§ WHAT YOU ARE ASKED TO DO
Restate the lines exactly, starting at the line that contains "Have Computerized Accounting" and finishing with the final line of the records.

§ SUPPLIED RECORDS
*** Begin section ***

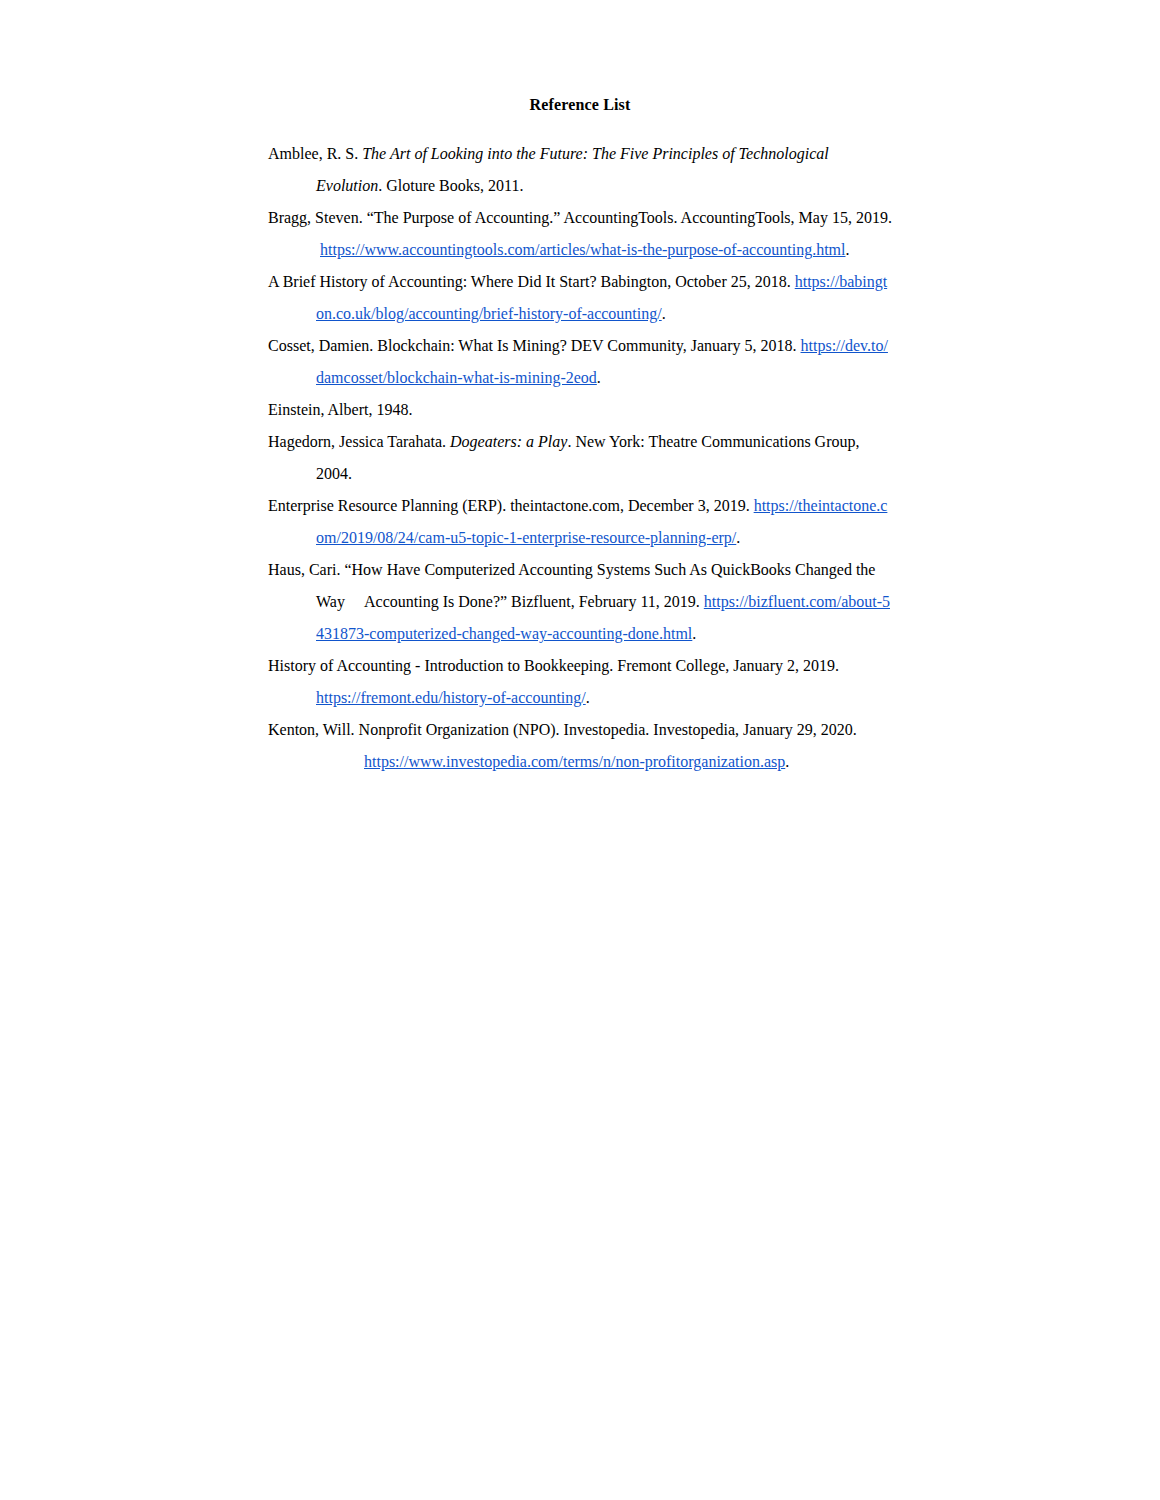Reference List
Amblee, R. S. The Art of Looking into the Future: The Five Principles of Technological Evolution. Gloture Books, 2011.
Bragg, Steven. “The Purpose of Accounting.” AccountingTools. AccountingTools, May 15, 2019. https://www.accountingtools.com/articles/what-is-the-purpose-of-accounting.html.
A Brief History of Accounting: Where Did It Start? Babington, October 25, 2018. https://babington.co.uk/blog/accounting/brief-history-of-accounting/.
Cosset, Damien. Blockchain: What Is Mining? DEV Community, January 5, 2018. https://dev.to/damcosset/blockchain-what-is-mining-2eod.
Einstein, Albert, 1948.
Hagedorn, Jessica Tarahata. Dogeaters: a Play. New York: Theatre Communications Group, 2004.
Enterprise Resource Planning (ERP). theintactone.com, December 3, 2019. https://theintactone.com/2019/08/24/cam-u5-topic-1-enterprise-resource-planning-erp/.
Haus, Cari. “How Have Computerized Accounting Systems Such As QuickBooks Changed the Way Accounting Is Done?” Bizfluent, February 11, 2019. https://bizfluent.com/about-5431873-computerized-changed-way-accounting-done.html.
History of Accounting - Introduction to Bookkeeping. Fremont College, January 2, 2019. https://fremont.edu/history-of-accounting/.
Kenton, Will. Nonprofit Organization (NPO). Investopedia. Investopedia, January 29, 2020. https://www.investopedia.com/terms/n/non-profitorganization.asp.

*** End section ***

§ EXERCISE RESPONSE
Haus, Cari. “How Have Computerized Accounting Systems Such As QuickBooks Changed the Way Accounting Is Done?” Bizfluent, February 11, 2019. https://bizfluent.com/about-5431873-computerized-changed-way-accounting-done.html.
History of Accounting - Introduction to Bookkeeping. Fremont College, January 2, 2019. https://fremont.edu/history-of-accounting/.
Kenton, Will. Nonprofit Organization (NPO). Investopedia. Investopedia, January 29, 2020. https://www.investopedia.com/terms/n/non-profitorganization.asp.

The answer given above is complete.